若从文本上考虑,尽管这次演述活动并不呈现出传统特质,但在常态上,该区域的民众实践着活态的文本,主要在仪式中演述,展现为是“一种可以遵循的生活方式”。从文类上考量,在这个文本生成和阅读的场景中,无论口头表述或是文字叙事,都被一致性地界说为“洪水兄妹婚神话”,它“是关于神祇、始祖、文化英雄或神圣动物及其活动的叙事(narrative),它解释宇宙、人类(包括神祇与特定族群)和文化的最初起源,以及现时世间秩序的最初奠定”。它属于“复合型的洪水神话”,洪水的原因属于惩罚型,避水的工具是木桶(可能是葫芦的异型之一),洪水实现了对人种的选择(良心坏的选择铁桶,良心好的选择木桶。这在彝族其它支系的讲述中是常见的)。这是一种“关于过去世界的灾难和毁灭后秩序得以重建的神话”,其“表层是对洪水的记忆,深层是人的再生”。
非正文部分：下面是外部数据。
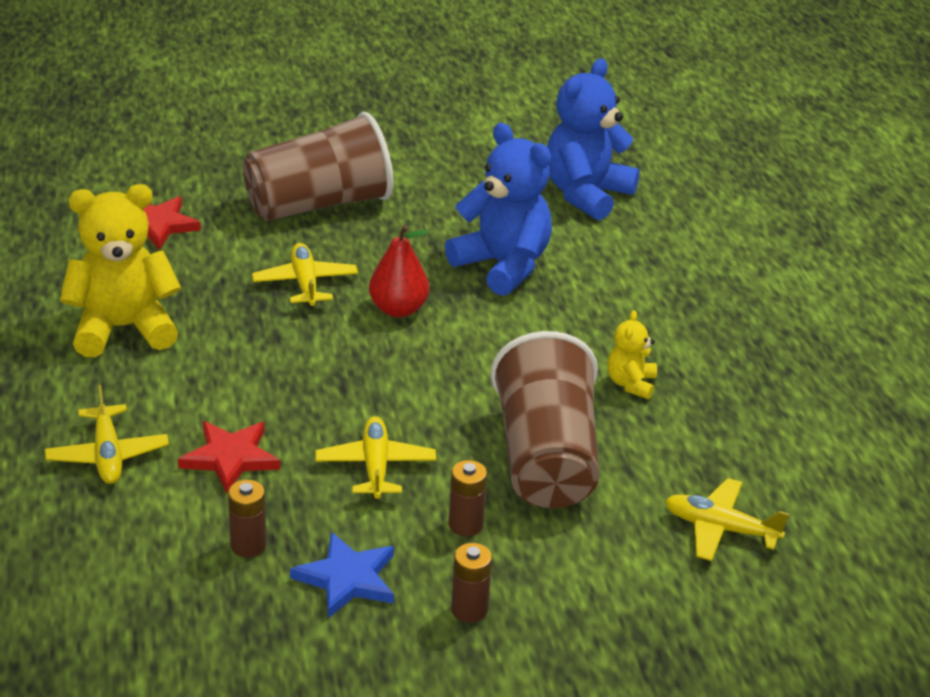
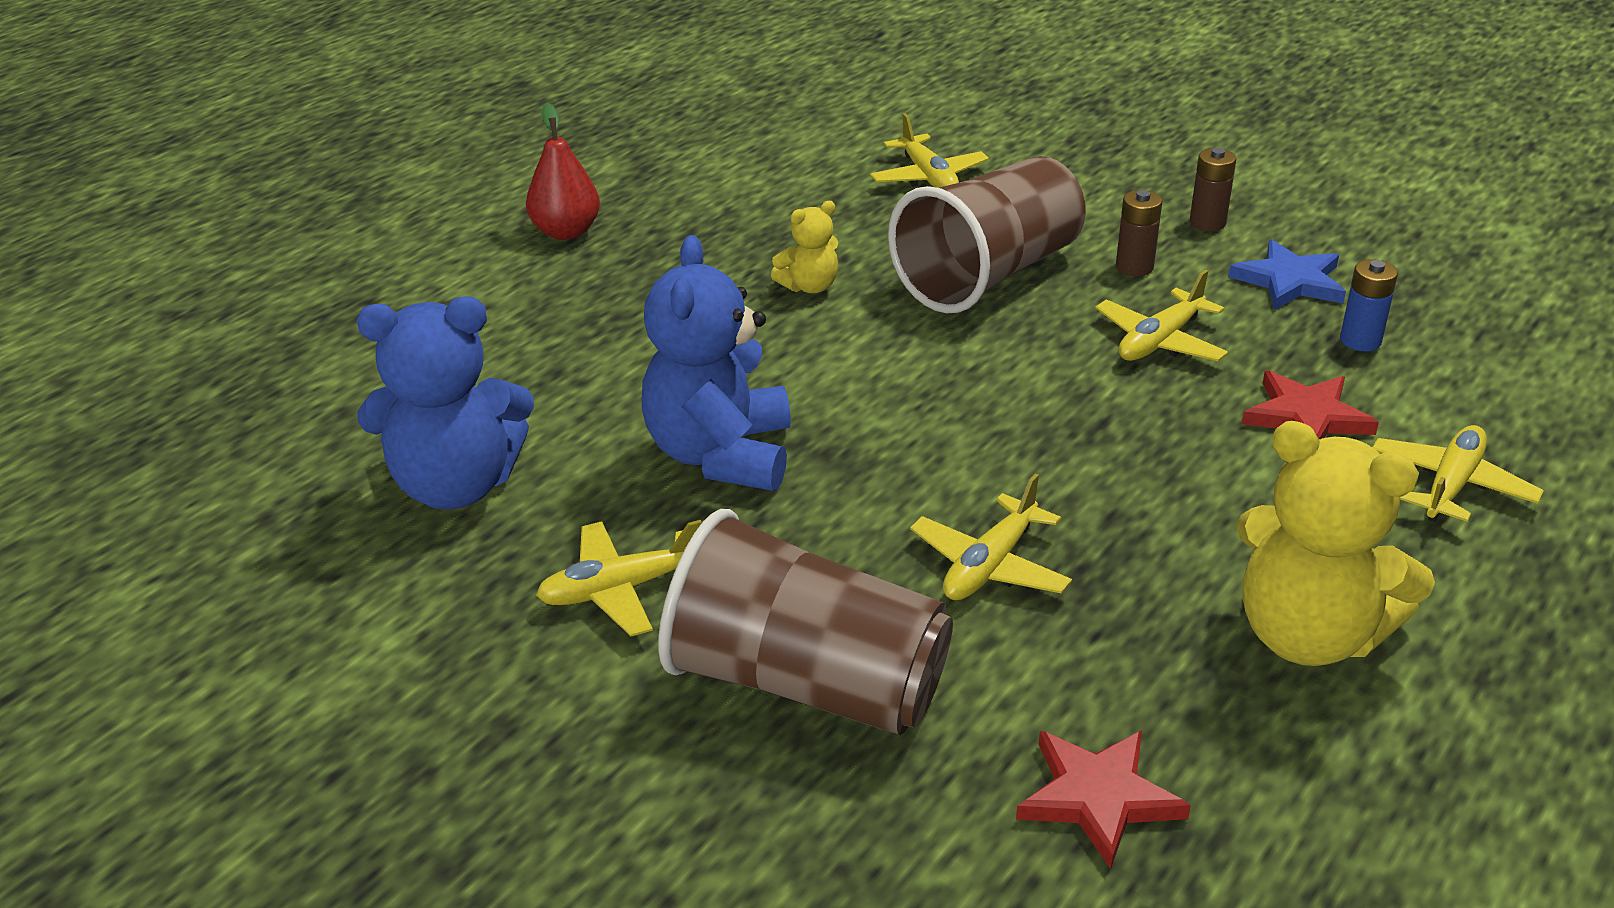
camera: 130 degrees left, 0 degrees up
(248, 545) = (1360, 341): brown battery -> blue battery
(398, 309) = (921, 471): red pear -> red pear (566, 232)
(445, 196) = (620, 589): none -> yellow plane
在此次讲述中,民间文学知识的实践意味着不同态度的平衡,以及多元期待的调和。界定该叙事时,只关涉文本内容(关于灾难和人类再繁衍的神奇故事)的维度,文本形式(演述形态的神圣,如仪式演述)方面则被自动屏蔽。贝玛们惯于在仪式场景中所描述的天神、祖先、洪水――关于初始生活的一种言辞,被作为“洪水兄妹婚神话”来阅读,并构成于此次会议活动的言说中。在他们的民俗传统中,这些言辞与清晰的概念或系统的学说无甚多关系,而是更多地与群体和个体的经验、情感牵涉,其本身与人最深处的无意识息息相关,并由此参与到一种相对有效的群体和社会意识的凝聚形式之中,成为当地社会的有机组成。与之相较,“洪水兄妹婚神话”的命名者在自称和他称上都不同程度地相关于“神话学者”或“民间文学学者”等身份。在学术研究中,尽管有大量的来自多元主体的文本,但研究者大多具备“正确的”反应和接受能力——来自学科公共知识的训练和熏染,能够熟练地运用某些术语和方法实现“有效”和“有意义”的文本阅读,可以被称为“神话”的文本,或多或少能用学科的知识加以阐明。例如,在面对多人次的分节讲述中,挑选、排除并组织成一个连续性的整体是显然的行为方式:贝玛们的讲述备受“期待”和“重视”,但在他们的言词中,只涉及到洪水原因,其余内容还来不及述便被终止。干预后的翻译H所述,在较短时长内突出避难,试婚,生子等连串内容,有效达成了“洪水兄妹婚神话”的类型呈现。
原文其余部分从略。